(See the translation of the Speech below)
The situation of the Catalan political prisoners and the lack of fundamental political and civil rights in Catalonia is nowadays well-known around the world, and has been denounced by important activists and intellectuals, as Noam Chomsky, Angela Davis, and Jody Williams, among many others:
Montserrat Venturós – Disobedience Award
Act of Disobedience
Montserrat Venturós, mayor of Berga, Catalonia, has disobeyed the Spanish government and courts at least twice. Firstly, when they ordered her to remove the Catalan flag from her town’s municipal building in 2015. She then refused to show up in Spanish court twice to face the charges. Secondly, as more than 700 other catalan Mayors, is under investigation by the Spanish General Attorney, being accused of cooperation in the organitzation of the Catalan Referendum on Independence.
These acts of disobedience were aimed to defend democracy in the face of politicized, authoritarian Spanish courts and tribunals.
Mayoress Venturós was convicted of the crime of disobedience by a Spanish criminal court. She was disqualified from her position for 6 months. She had risked up to 2 years in prison if the court had given her the maximum sentence. For cooperating in the organisation of the Referendum she risked an unpredictable punishment, taking into account that the Catalan leaders in prison or exile for the organisation of this Referendum have charges of Rebellion that can imply prison sentences of 30 years or Disobedience, including a disqualification of 5 years.
Montserrat Venturós, the Mayoress of Berga, a Catalan city between Barcelona (100 km) and the Pyrenees, is fighting for the rights of all the citizens of her town. A Spanish court has sentenced her to abandon her office and to a disqualification of six months because she refused to obey the order of removing a Catalanist flag (Estelada) from the town hall balcony, an order issued by a Spanish election board during two elections held in 2015. The majority of Berga councilors had voted for putting and keeping the flag in the balcony until Catalonia reaches self-government and independence, so in keeping the Estelada in place the Mayoress was defending a democratic agreement.

RECORDED DATA:
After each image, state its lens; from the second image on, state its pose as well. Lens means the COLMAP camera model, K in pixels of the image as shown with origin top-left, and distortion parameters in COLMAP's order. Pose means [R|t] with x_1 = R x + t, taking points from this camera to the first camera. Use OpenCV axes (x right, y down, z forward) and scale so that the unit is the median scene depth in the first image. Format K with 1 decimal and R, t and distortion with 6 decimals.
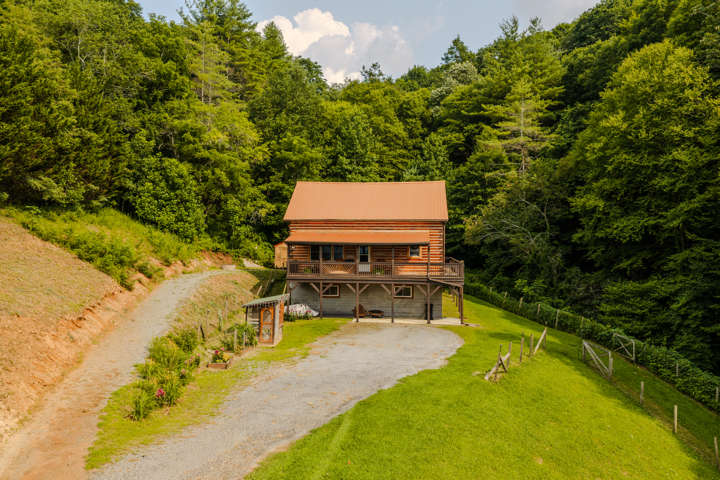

WORK INSTRUCTIONS:
• 1. Name every activist or intellectual that the text about Montserrat Venturós lists as having denounced the situation in Catalonia.
• 2. Write the next part of the text about Montserrat Venturós, starting after its final sentence.

SOLVED TASKS:
• 1. Noam Chomsky, Angela Davis, Jody Williams

• 2.
Because of this act of disobedience, Mrs. Venturós was summoned to appear before a court. She refused twice to appear before she was arrested and forced to testify. In first instance, the judge shelved the case because he didn’t regard disobedience as a crime, but the prosecutor managed to reopen the case. Before the judge, Mrs. Venturós didn’t defend herself, as everyone expected, but accused the judge of acting on behalf of political interests.
Her case must be understood in the context of the present conflict in Catalonia, where many citizens (that amount at least 80% the population) are struggling for the recognition of their right to self-determination, a right acknowledged in European international law but denied by the Spanish state. Almost half of the Catalan population are for independence. The Spanish state, instead of being in favor of dialogue and negotiation (opposed then to Canada with Quebec, or United Kingdom with Scotland), has launched an extremely aggressive assault on Catalan institutions and political and cultural leaders, that has resulted in nine people in jail without trial (seven of them members of Catalan Government, and two social leaders), eight exiles (five members of Catalan Government, the President among them, 2 Catalan MPs and one Catalan activist, member of the CDR), more than 700 mayors being investigated and all sort of civil servants and teachers placed under serious accusations, such as hate crimes. In her disobedience to Spanish courts, Mrs. Venturós, then, is not only representing Berga’s citizens, but also all Catalan democrats, both inside and outside jail or exile.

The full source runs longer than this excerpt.